2013/03/01, MC437, 10:00 - 11:00

Towards search engines that help people learn: models, algorithms, and large-scale analysis
Kevyn Collins-Thompson , Microsoft Research (Redmond) - Context, Learning, and User Experience for Search group


How can search engines help people learn? The computational challenges involved in this goal include: accurately modeling people's expertise and information-seeking goals from limited evidence; extracting meaning from unstructured text and data; making reliable decisions about information under uncertainty; and modeling how people learn from new information. In addition, real-world solutions to these challenges on the Web must cope with sparse, noisy data and scale effectively to billions of users and pages. In this talk, I will present three advances from my recent research that illustrate progress toward this goal, using as an example the specific personalized search task of finding relevant Web pages at the right level of reading difficulty.

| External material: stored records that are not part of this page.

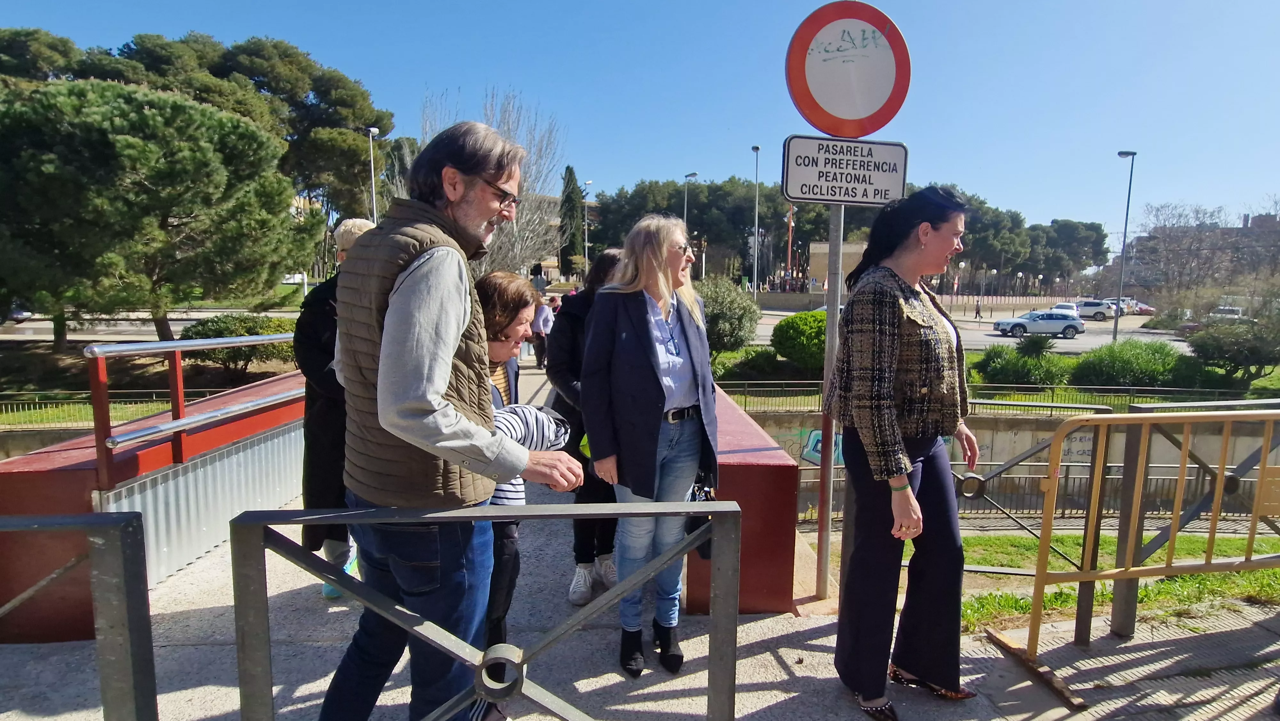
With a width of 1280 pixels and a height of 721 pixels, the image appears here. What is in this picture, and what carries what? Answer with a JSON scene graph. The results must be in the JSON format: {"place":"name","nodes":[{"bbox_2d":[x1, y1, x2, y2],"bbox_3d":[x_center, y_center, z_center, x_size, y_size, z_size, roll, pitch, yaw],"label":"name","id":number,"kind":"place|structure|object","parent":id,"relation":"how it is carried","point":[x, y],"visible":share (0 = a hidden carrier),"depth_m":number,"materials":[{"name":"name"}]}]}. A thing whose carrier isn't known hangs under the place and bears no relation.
{"place":"outdoors","nodes":[
{"label":"outdoors","id":0,"kind":"place"},
{"bbox_2d":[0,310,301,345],"label":"road","id":1,"kind":"structure","parent":0,"point":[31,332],"materials":[{"name":"grey asphalt"}]},
{"bbox_2d":[5,303,32,322],"bbox_3d":[-28.737,-2.142,32.502,1.654,1.301,3.907,0,7,-3],"label":"car","id":2,"kind":"object","parent":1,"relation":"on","point":[19,314],"visible":0.56,"depth_m":32.34,"materials":[{"name":"metal"}]},
{"bbox_2d":[0,368,309,642],"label":"red wall","id":3,"kind":"structure","parent":0,"point":[82,486],"depth_m":3.87,"materials":[{"name":"red paint"}]},
{"bbox_2d":[87,331,298,492],"bbox_3d":[-2.591,0.164,4.712,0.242,0.814,2.499,0,7,-3],"label":"metal railing","id":4,"kind":"object","parent":3,"relation":"attached to","point":[96,394],"visible":0.94,"depth_m":4.07,"materials":[{"name":"metal"}]},
{"bbox_2d":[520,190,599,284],"label":"building","id":5,"kind":"structure","parent":0,"point":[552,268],"materials":[{"name":"beige stone"}]},
{"bbox_2d":[0,490,1278,720],"label":"pavement","id":6,"kind":"structure","parent":0,"point":[781,676],"materials":[{"name":"grey"}]},
{"bbox_2d":[0,510,155,720],"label":"metal railing","id":7,"kind":"object","parent":6,"relation":"on","point":[126,572],"visible":1,"depth_m":1.89,"materials":[{"name":"grey metal"}]},
{"bbox_2d":[295,213,374,604],"bbox_3d":[-1.512,0.243,3.773,0.574,1.951,0.705,0,7,-3],"label":"person","id":8,"kind":"object","parent":6,"relation":"on","point":[348,241],"visible":0.3,"depth_m":3.60},
{"bbox_2d":[320,122,583,720],"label":"man","id":9,"kind":"object","parent":6,"relation":"on","point":[438,392],"visible":0.99,"depth_m":2.09},
{"bbox_2d":[227,501,742,720],"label":"metal railing","id":10,"kind":"object","parent":6,"relation":"on","point":[621,513],"visible":1,"depth_m":1.86,"materials":[{"name":"grey metal"}]},
{"bbox_2d":[470,265,568,705],"bbox_3d":[-0.581,0.513,2.824,0.572,1.655,0.649,0,7,-3],"label":"woman","id":11,"kind":"object","parent":6,"relation":"on","point":[508,282],"visible":0.33,"depth_m":2.75},
{"bbox_2d":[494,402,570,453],"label":"sleeve","id":12,"kind":"object","parent":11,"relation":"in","point":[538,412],"visible":0.38,"depth_m":2.62,"materials":[{"name":"white fabric"}]},
{"bbox_2d":[545,249,623,610],"bbox_3d":[-0.227,0.359,3.922,0.588,1.846,0.688,0,7,-3],"label":"woman","id":13,"kind":"object","parent":6,"relation":"on","point":[605,273],"visible":0.37,"depth_m":3.81},
{"bbox_2d":[578,212,721,678],"bbox_3d":[0.059,0.375,3.169,0.611,1.910,0.786,0,7,-3],"label":"woman","id":14,"kind":"object","parent":6,"relation":"on","point":[644,316],"visible":0.96,"depth_m":3.05},
{"bbox_2d":[684,477,718,559],"bbox_3d":[0.247,0.634,2.930,0.159,0.288,0.259,0,7,-3],"label":"handbag","id":15,"kind":"object","parent":14,"relation":"hanging from","point":[693,524],"visible":0.33,"depth_m":2.88,"materials":[{"name":"black leather"}]},
{"bbox_2d":[815,203,844,600],"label":"sign pole","id":16,"kind":"object","parent":6,"relation":"on","point":[825,438],"visible":0.71,"depth_m":3.84,"materials":[{"name":"metal"}]},
{"bbox_2d":[783,134,909,207],"bbox_3d":[0.970,-0.870,3.377,0.686,0.314,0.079,0,7,-3],"label":"rectangular sign","id":17,"kind":"object","parent":16,"relation":"attached to","point":[802,197],"visible":0.95,"depth_m":3.36,"materials":[{"name":"white metal"}]},
{"bbox_2d":[785,0,911,139],"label":"no entry sign","id":18,"kind":"object","parent":16,"relation":"attached to","point":[871,126],"visible":0.96,"depth_m":3.40,"materials":[{"name":"red"}]},
{"bbox_2d":[827,180,979,717],"bbox_3d":[1.055,0.339,2.915,0.642,1.995,0.792,0,7,-3],"label":"woman","id":19,"kind":"object","parent":6,"relation":"on","point":[894,355],"visible":0.99,"depth_m":2.75},
{"bbox_2d":[990,408,1279,699],"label":"yellow barrier","id":20,"kind":"object","parent":6,"relation":"on","point":[1084,575],"visible":0.99,"depth_m":3.16,"materials":[{"name":"metal"}]},
{"bbox_2d":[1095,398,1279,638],"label":"metal railing","id":21,"kind":"object","parent":6,"relation":"on","point":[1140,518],"visible":0.69,"depth_m":3.77,"materials":[{"name":"metal"}]},
{"bbox_2d":[0,0,1279,234],"label":"sky","id":22,"kind":"structure","parent":0,"point":[829,1],"materials":[{"name":"blue"}]},
{"bbox_2d":[681,387,799,615],"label":"parapet wall","id":23,"kind":"structure","parent":0,"point":[727,490],"depth_m":3.73,"materials":[{"name":"red paint"}]},
{"bbox_2d":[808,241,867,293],"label":"building","id":24,"kind":"structure","parent":0,"point":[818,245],"materials":[{"name":"beige stone"}]},
{"bbox_2d":[758,305,1197,353],"label":"road","id":25,"kind":"structure","parent":0,"point":[1082,339],"materials":[{"name":"grey asphalt"}]},
{"bbox_2d":[973,297,982,319],"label":"person","id":26,"kind":"object","parent":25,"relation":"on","point":[978,309],"visible":0.99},
{"bbox_2d":[991,309,1084,338],"bbox_3d":[20.492,-1.862,37.505,4.314,1.496,1.754,0,7,-3],"label":"white car","id":27,"kind":"object","parent":25,"relation":"on","point":[1068,323],"visible":0.99,"depth_m":36.69,"materials":[{"name":"metal"}]},
{"bbox_2d":[1047,301,1081,314],"label":"car","id":28,"kind":"object","parent":25,"relation":"on","point":[1061,305],"visible":0.39,"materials":[{"name":"white metal"}]},
{"bbox_2d":[1071,299,1115,320],"label":"car","id":29,"kind":"object","parent":25,"relation":"on","point":[1095,305],"visible":0.8,"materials":[{"name":"metal"}]},
{"bbox_2d":[1103,296,1137,314],"label":"car","id":30,"kind":"object","parent":25,"relation":"on","point":[1125,300],"visible":0.43,"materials":[{"name":"metal"}]},
{"bbox_2d":[1114,150,1137,337],"bbox_3d":[22.701,-5.250,34.180,0.503,8.652,1.745,0,7,-3],"label":"street lamp","id":31,"kind":"object","parent":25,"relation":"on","point":[1123,248],"visible":0.95,"depth_m":34.06,"materials":[{"name":"grey metal"}]},
{"bbox_2d":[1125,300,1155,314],"label":"red car","id":32,"kind":"object","parent":25,"relation":"on","point":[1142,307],"visible":0.53,"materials":[{"name":"red metal"}]},
{"bbox_2d":[709,348,1279,404],"label":"lawn","id":33,"kind":"structure","parent":0,"point":[1260,383],"materials":[{"name":"green plant"}]},
{"bbox_2d":[695,275,760,355],"bbox_3d":[1.966,-0.997,18.631,2.442,2.311,2.417,0,7,-3],"label":"shrub","id":34,"kind":"object","parent":33,"relation":"on","point":[734,312],"visible":0.76,"depth_m":18.02,"materials":[{"name":"green plant"}]},
{"bbox_2d":[713,346,788,381],"bbox_3d":[2.812,0.220,18.694,2.397,1.035,1.791,0,7,-3],"label":"shrub","id":35,"kind":"object","parent":33,"relation":"on","point":[757,362],"visible":0.86,"depth_m":18.25,"materials":[{"name":"green plant"}]},
{"bbox_2d":[770,310,826,370],"bbox_3d":[4.284,-0.424,18.058,2.120,1.555,2.079,0,7,-3],"label":"round shrub","id":36,"kind":"object","parent":33,"relation":"on","point":[799,319],"visible":0.79,"depth_m":17.42,"materials":[{"name":"green plant"}]},
{"bbox_2d":[976,344,1069,384],"bbox_3d":[9.965,0.149,18.898,2.309,1.340,2.050,0,7,-3],"label":"shrub","id":37,"kind":"object","parent":33,"relation":"on","point":[1024,371],"visible":0.91,"depth_m":18.47,"materials":[{"name":"green plant"}]},
{"bbox_2d":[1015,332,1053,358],"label":"small shrub","id":38,"kind":"object","parent":33,"relation":"on","point":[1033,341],"visible":0.85,"depth_m":20.26,"materials":[{"name":"green plant"}]},
{"bbox_2d":[1069,339,1186,386],"bbox_3d":[12.680,0.170,18.764,3.049,1.425,2.306,0,7,-3],"label":"shrub","id":39,"kind":"object","parent":33,"relation":"on","point":[1128,364],"visible":0.9,"depth_m":18.17,"materials":[{"name":"green plant"}]},
{"bbox_2d":[1184,314,1279,384],"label":"shrub","id":40,"kind":"object","parent":33,"relation":"on","point":[1253,353],"visible":0.94,"depth_m":19.66,"materials":[{"name":"green plant"}]},
{"bbox_2d":[732,404,1279,518],"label":"retaining wall","id":41,"kind":"structure","parent":0,"point":[994,447],"depth_m":11.98,"materials":[{"name":"beige concrete"}]},
{"bbox_2d":[801,428,844,464],"bbox_3d":[2.957,1.394,11.554,0.857,0.700,0.179,0,7,-3],"label":"graffiti","id":42,"kind":"object","parent":41,"relation":"attached to","point":[818,447],"visible":0.37,"depth_m":11.56,"materials":[{"name":"blue paint"}]},
{"bbox_2d":[720,377,1274,414],"bbox_3d":[7.667,0.853,14.441,10.886,0.745,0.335,0,7,-3],"label":"metal fence","id":43,"kind":"object","parent":41,"relation":"attached to","point":[991,403],"visible":0.58,"depth_m":14.47,"materials":[{"name":"metal"}]},
{"bbox_2d":[960,531,1279,632],"label":"lawn","id":44,"kind":"structure","parent":0,"point":[1105,540],"materials":[{"name":"green plant"}]},
{"bbox_2d":[1114,208,1279,297],"label":"building","id":45,"kind":"structure","parent":0,"point":[1241,232],"materials":[{"name":"brick"}]},
{"label":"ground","id":46,"kind":"structure","parent":0},
{"bbox_2d":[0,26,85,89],"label":"pine tree","id":47,"kind":"object","parent":46,"relation":"on","point":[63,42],"visible":0.34,"depth_m":35.07,"materials":[{"name":"plant"}]},
{"bbox_2d":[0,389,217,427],"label":"metal fence","id":48,"kind":"object","parent":46,"relation":"on","point":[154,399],"visible":0.58,"depth_m":13.26,"materials":[{"name":"metal"}]},
{"bbox_2d":[0,77,315,352],"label":"pine tree","id":49,"kind":"object","parent":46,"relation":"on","point":[184,156],"visible":0.99,"depth_m":17.28,"materials":[{"name":"plant"}]},
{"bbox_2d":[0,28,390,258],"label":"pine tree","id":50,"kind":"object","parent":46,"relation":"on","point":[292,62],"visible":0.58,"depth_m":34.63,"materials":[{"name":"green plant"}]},
{"bbox_2d":[178,313,296,374],"bbox_3d":[-9.500,-0.314,17.235,2.923,1.433,2.397,0,7,-3],"label":"shrub","id":51,"kind":"object","parent":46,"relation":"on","point":[214,332],"visible":0.58,"depth_m":16.59,"materials":[{"name":"green plant"}]},
{"bbox_2d":[366,127,379,225],"bbox_3d":[-12.021,-5.916,32.800,0.438,8.583,1.038,0,7,-3],"label":"street lamp","id":52,"kind":"object","parent":46,"relation":"on","point":[371,129],"visible":0.43,"depth_m":32.40,"materials":[{"name":"metal"}]},
{"bbox_2d":[403,83,566,280],"bbox_3d":[-5.367,-5.181,25.752,6.148,8.752,6.124,4,8,24],"label":"bare tree","id":53,"kind":"object","parent":46,"relation":"on","point":[515,243],"visible":0.61,"depth_m":25.24,"materials":[{"name":"plant"}]},
{"bbox_2d":[531,296,553,367],"bbox_3d":[-2.138,-0.566,15.717,0.566,1.558,0.626,0,7,-3],"label":"person","id":54,"kind":"object","parent":46,"relation":"on","point":[540,316],"visible":0.71,"depth_m":15.51},
{"bbox_2d":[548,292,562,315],"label":"person","id":55,"kind":"object","parent":46,"relation":"on","point":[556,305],"visible":0.32,"depth_m":18.97},
{"bbox_2d":[559,166,584,274],"label":"cypress tree","id":56,"kind":"object","parent":46,"relation":"on","point":[570,197],"visible":0.69,"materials":[{"name":"plant"}]},
{"bbox_2d":[582,180,595,274],"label":"street lamp","id":57,"kind":"object","parent":46,"relation":"on","point":[586,261],"visible":0.73,"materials":[{"name":"metal"}]},
{"bbox_2d":[683,170,698,229],"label":"street lamp","id":58,"kind":"object","parent":46,"relation":"on","point":[693,174],"visible":0.37,"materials":[{"name":"metal"}]},
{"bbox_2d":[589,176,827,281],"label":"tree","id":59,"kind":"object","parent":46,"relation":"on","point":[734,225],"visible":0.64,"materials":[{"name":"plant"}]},
{"bbox_2d":[751,145,761,296],"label":"street lamp","id":60,"kind":"object","parent":46,"relation":"on","point":[755,268],"visible":0.83,"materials":[{"name":"metal"}]},
{"bbox_2d":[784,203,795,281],"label":"pole","id":61,"kind":"object","parent":46,"relation":"on","point":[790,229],"visible":0.52,"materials":[{"name":"metal"}]},
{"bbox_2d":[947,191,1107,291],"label":"tree","id":62,"kind":"object","parent":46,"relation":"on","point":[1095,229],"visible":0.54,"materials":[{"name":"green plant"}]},
{"bbox_2d":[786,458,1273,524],"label":"metal railing","id":63,"kind":"object","parent":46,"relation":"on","point":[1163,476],"visible":0.44,"depth_m":9.64,"materials":[{"name":"metal"}]},
{"bbox_2d":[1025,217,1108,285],"label":"tree","id":64,"kind":"object","parent":46,"relation":"on","point":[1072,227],"visible":0.71,"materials":[{"name":"plant"}]},
{"bbox_2d":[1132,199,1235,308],"label":"bare tree","id":65,"kind":"object","parent":46,"relation":"on","point":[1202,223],"visible":0.86,"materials":[{"name":"plant"}]},
{"bbox_2d":[1209,304,1247,319],"label":"car","id":66,"kind":"object","parent":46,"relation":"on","point":[1237,309],"visible":0.51,"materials":[{"name":"white metal"}]}
]}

First, I will give an overview of novel statistical learning models that can predict the reading difficulty of text with much greater reliability and flexibility than traditional methods. Second, I show how applying reading difficulty prediction to billions of Web pages opens up new and sometimes surprising possibilities for enriching our interactions with the Web, from predicting user and site expertise, to estimating searcher motivation. Third, to enable reliable personalization of search results, I describe a new family of risk-sensitive ranking algorithms that can jointly optimize both relevance and robustness. These developments point toward a future where human information seeking and learning benefit from continued advances in computational learning.

Biography of Speaker:

Kevyn Collins-Thompson is a Researcher in the Context, Learning and User Experience for Search (CLUES) group at Microsoft Research. His core research is in information retrieval and text mining, including a strong interplay with statistical machine learning, mathematical optimization, economics, and natural language processing. His research focuses on models, algorithms, and evaluation methods for improved search and text understanding, especially for human learning. Kevyn received his Ph.D. in Computer Science from the Language Technologies Institute at Carnegie Mellon University and B.Math. in Computer Science from the University of Waterloo. He is a co-recipient of an ACM SIGIR’12 outstanding paper award for his work with Lidan Wang and Paul Bennett on "Robust ranking via risk-sensitive optimization".